The actor Simon Callow, the fashion designer Vivienne Westwood and the photographer David Bailey are among the great and the good who have designed dog collars for Battersea Dogs Home. The collars are to be auctioned on behalf of the venerable pet place in October, at the Stephanie Hoppen Gallery

in Chelsea.

Vivienne Westwood's creation is said to be made up of diamante dog bones and Pandora imagines that she would look extremely fetching in it.

TONY BLAIR'S smile may never seem to fade, but Channel 4 viewers will see it strained to its limit this week. The first part of Tony's People, an in-depth study of the Prime Minister's Sedgefield constituency, airs on Thursday night. Blair's first and only appearance comes in this first episode as he joins the children in a pre-school learning centre for their story time. The man responsible for "education, education, education" is a less-than-captive listener to the tale - the delightfully titled "Mr Wiggle and Mr Waggle".

The National Review, celebrated right-wing journal beloved of conservatives on both sides of the Atlantic, has taken a pop at the late Diana, Princess of Wales, listing her at number 31 in their run-down of the 100 most overrated public figures. In a highly entertaining read, the Review's top two victims were John F Kennedy and Hillary Clinton, with hubby Bill faring better in 15th place. Fellow cigar-lover Fidel Castro came in at 99 - a great deal less damning than Mikhail "Perestroika" Gorbachev's unkind 4th in the stakes. Perhaps the highlight of the magazine's spleen was its description of the artist Jackson Pollock (No 7): "Talented painter who made a self- indulgent mess on a canvas and kept doing it because the chattering class was afraid to admit they didn't get it."

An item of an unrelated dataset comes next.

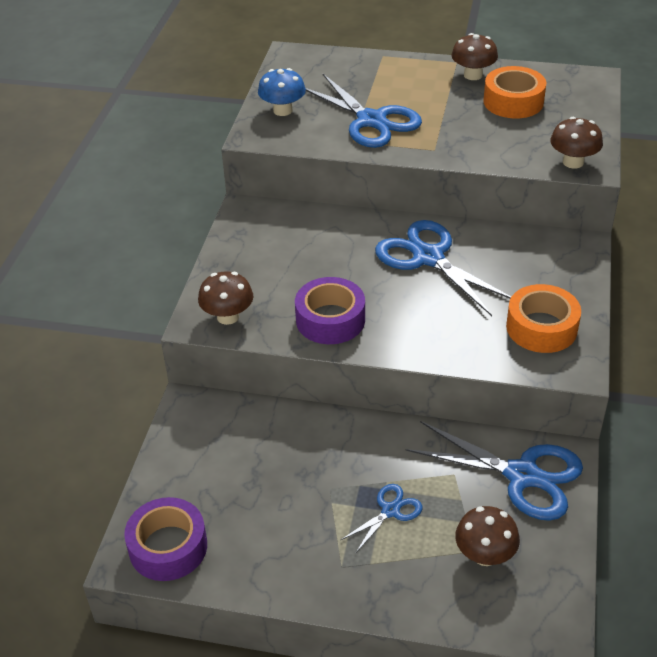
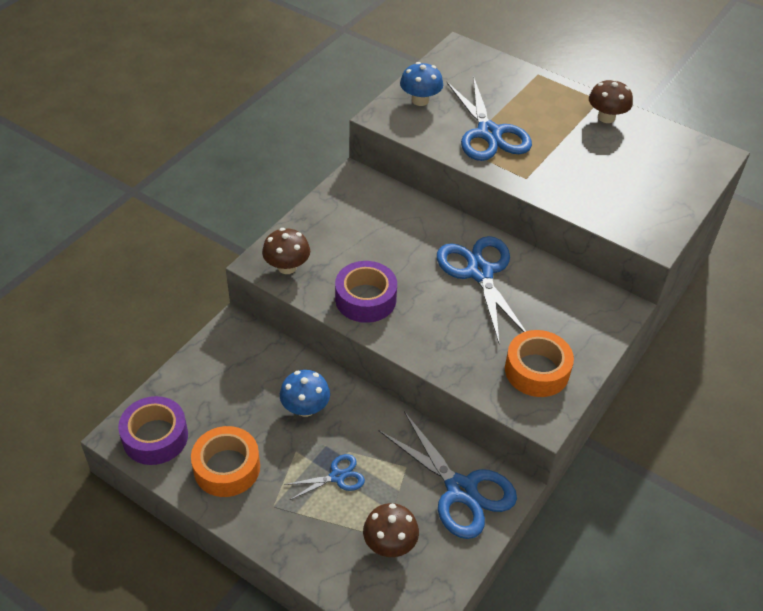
camera: 20 degrees right, 5 degrees up
orange tape [483,66,546,119] -> orange tape moved to [191,426,260,497]
brown mushroom [550,117,603,169] -> none
none -> blue mushroom [280,370,330,417]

A PLAGUE upon this howling! George Clooney's latest film The Perfect Storm is getting its knickers in a tempestuous twist. The true story of a fishing trawler going down in a deadly storm is already $40m over budget, with filming delayed owing to - surprise, surprise - bad weather. Meanwhile locals in the port of Gloucester, Massachusetts (where the disaster took place) are giving Clooney and his fellow actor Mark "Marky Mark" Wahlberg stick for not looking like their real-life counterparts. Their co-star Michael Ironside is having the opposite problem. His character presumably had some debts, and the resemblance would explain why irate fishermen keep asking him for money.